余計なことを考えて余計な体罰貰うのは嫌ですもの。
「……ともあれ、おかげでお嬢様の様子がおかしかった原因も分かったわ。あなたがやたらと暗い顔していたのも納得ね」
「そ、そんなに暗い顔してました?」
「してたわよ。屋敷の雰囲気も暗くなるところだったわ」
「ふぇ……申し訳ないです……」
セレンさんに揶揄われると、そこはかとなく心にガスガス言葉が突き刺さるような気がします。こう、メンタルという鎧の上からブスブスと鎧通しを刺されているような感覚。
言の葉は旧くから『言の刃』とも呼ばれるので、これも言語の持つ力の側面なのかもしれない。
それにしても、やっぱりセレンさんは傷のことを知っていましたね。
メイド長だから知っていてもおかしくないとは予想していましたが、思った通りでした。
でもどうしてそこまで秘密にするのでしょう。こうも情報統制が徹底されていると、むしろそこが気になってしまいます。
お嬢様に傷があることを知ったとて、この屋敷には軽蔑したりするような人は誰もいないというのに。
「……じゃあ、どうしてお嬢様は……」
それなのに傷を知られることを恐れているなら、きっとそこには理由がある。セレンさんたちが隠し通そうとするだけの深い理由が。

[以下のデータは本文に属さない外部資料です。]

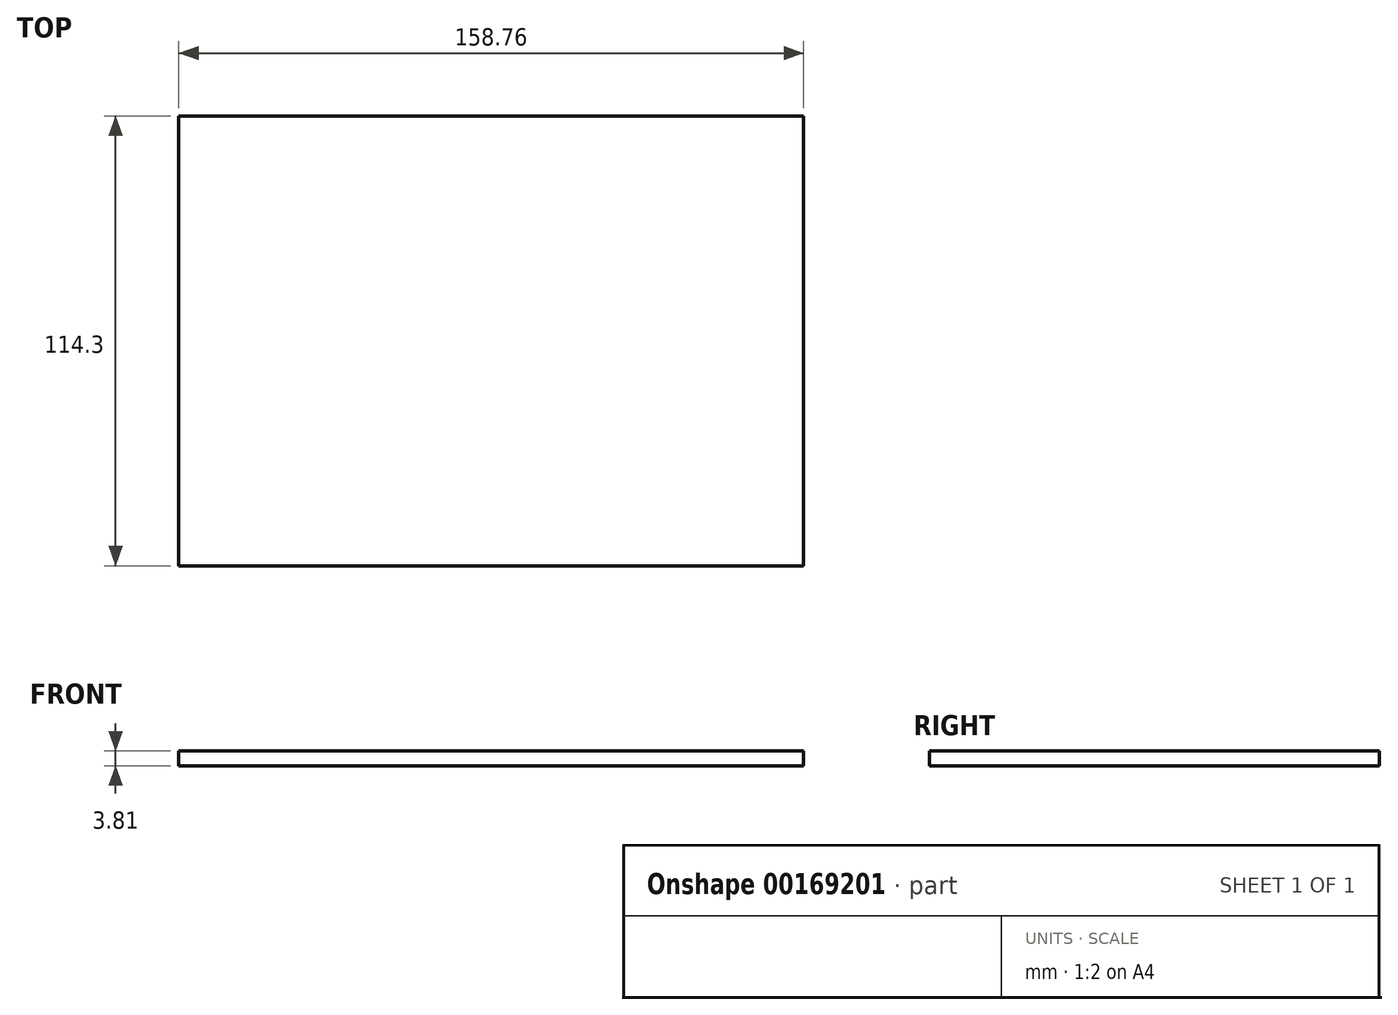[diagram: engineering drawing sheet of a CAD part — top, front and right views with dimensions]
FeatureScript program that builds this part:
annotation { "Feature Type Name" : "Feature", "Feature Type Description" : "" }
export const myFeature = defineFeature(function(context is Context, id is Id, definition is map)
    precondition{}
    {
        {
            var Q0;
            Q0=qCreatedBy(makeId("Top.planeOp"),FACE);
            var sketch = newSketch(context, id + "F0", { "sketchPlane" : qUnion([Q0])});
            skLineSegment(sketch, "E0.bottom", {"start": v(79.38, -57.15) * mm, "end": v(-79.38, -57.15) * mm});
            skLineSegment(sketch, "E0.top", {"start": v(79.37, 57.15) * mm, "end": v(-79.38, 57.15) * mm});
            skLineSegment(sketch, "E0.left", {"start": v(79.38, -57.15) * mm, "end": v(79.37, 57.15) * mm});
            skLineSegment(sketch, "E0.right", {"start": v(-79.37, -57.15) * mm, "end": v(-79.38, 57.15) * mm});
            skPoint(sketch, "E0.middle", {"position": v(0, 0) * mm});
            skSolve(sketch);
        }
        {
            var Q0;
            Q0 = qSketchRegion(id + "F0", true);
            extrude(context, id + "F1", {"entities" : qUnion([Q0]), "depth" : 3.8 * mm});
        }
    });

その理由を知るべきか、それとも知らないでおくべきか?
……そんなこと考えるまでもない。
そこに『悲劇』があるというのなら、見過ごすことなど私にはできません。それが恩人ならば見捨てない理由など。
「セレンさん」
「なに?」
覚悟を決めて、彼女の双眸を真正面から捉えました。
聞き出しましょう。セレンさんが隠した、がちょう番の娘の秘密を。
「教えてください、お嬢様の傷のことを。お嬢様の過去に何があったのかを」
「華炎……」
それを知ることでお嬢様を守ることができるのならば、自分の身など知ったことではありませんでした。
ごめんなさい朧さん。あなたの忠告は、聞き入れそうにもありません。